* Given request *
Transcribe every one of the following lines verbatim, omitting the pictures.

(Dataset items)
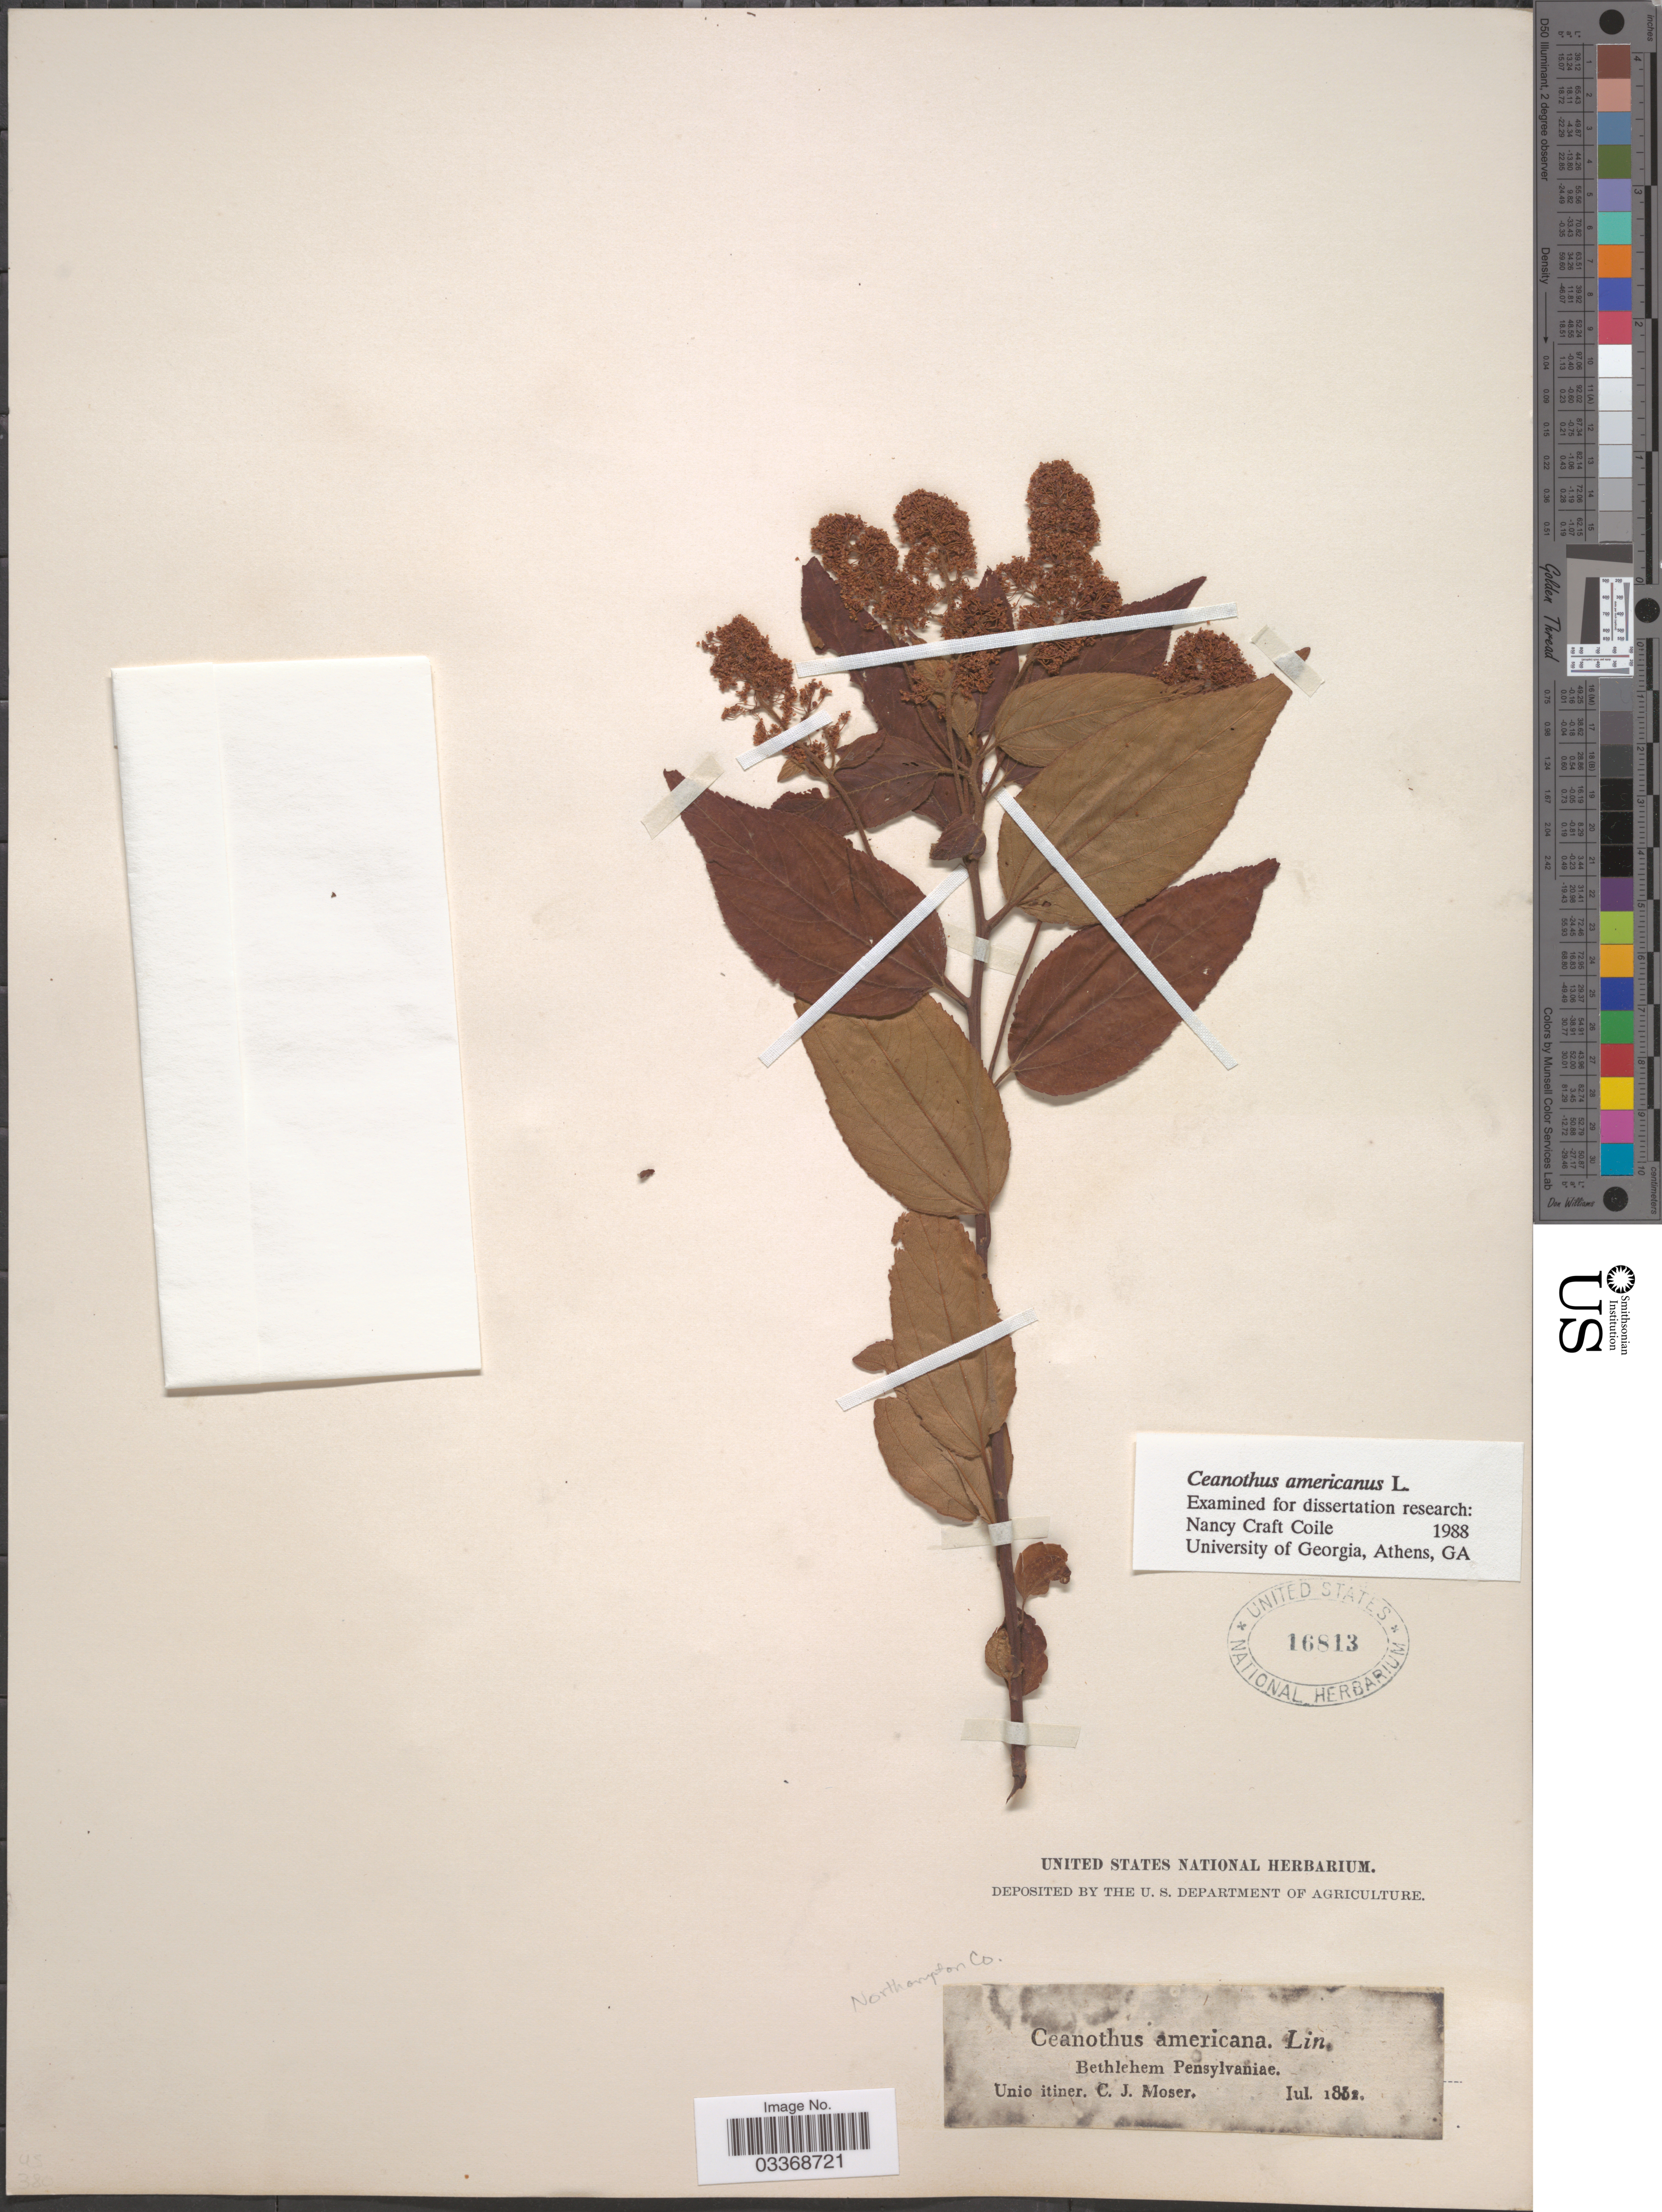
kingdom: Plantae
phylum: Tracheophyta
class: Magnoliopsida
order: Rosales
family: Rhamnaceae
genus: Ceanothus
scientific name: Ceanothus americanus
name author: L.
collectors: C. Moser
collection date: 1832-07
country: United States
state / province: Pennsylvania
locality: Bethlehem, Northampton Co.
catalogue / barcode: US 16813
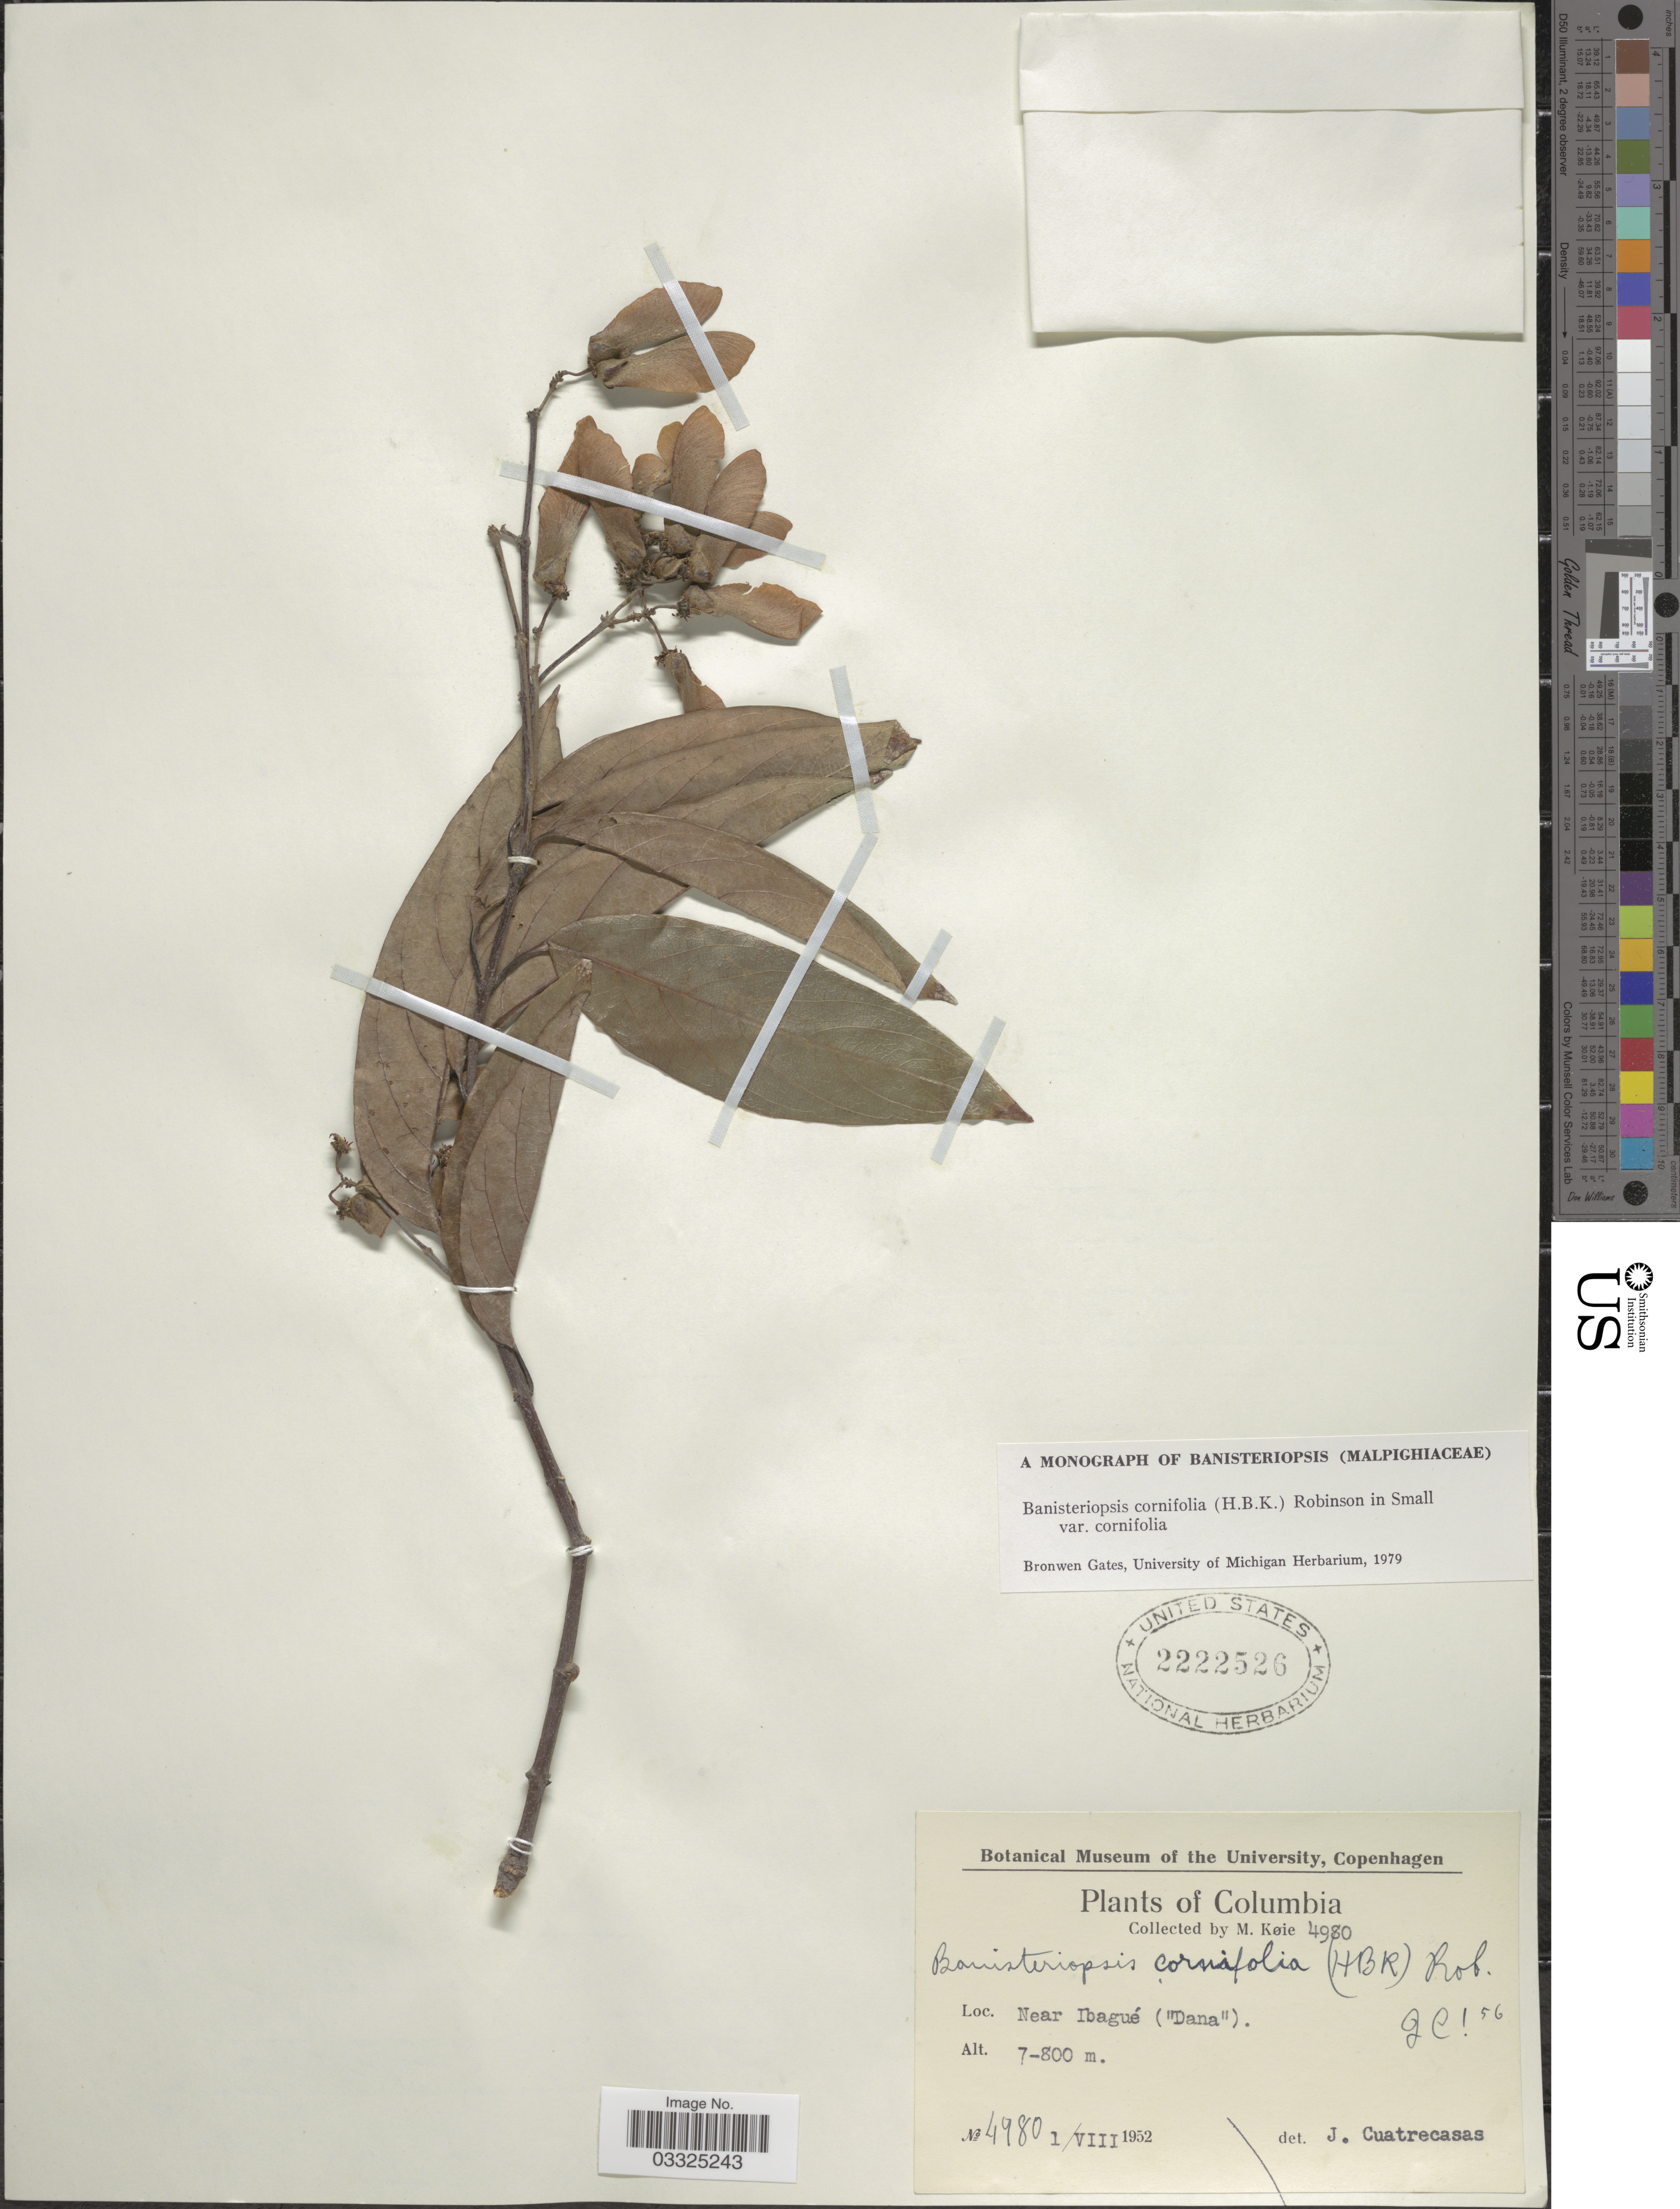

* Finished exercise *
kingdom: Plantae
phylum: Tracheophyta
class: Magnoliopsida
order: Rosales
family: Rhamnaceae
genus: Ceanothus
scientific name: Ceanothus americanus
name author: L.
collectors: C. Moser
collection date: 1832-07
country: United States
state / province: Pennsylvania
locality: Bethlehem, Northampton Co.
catalogue / barcode: US 16813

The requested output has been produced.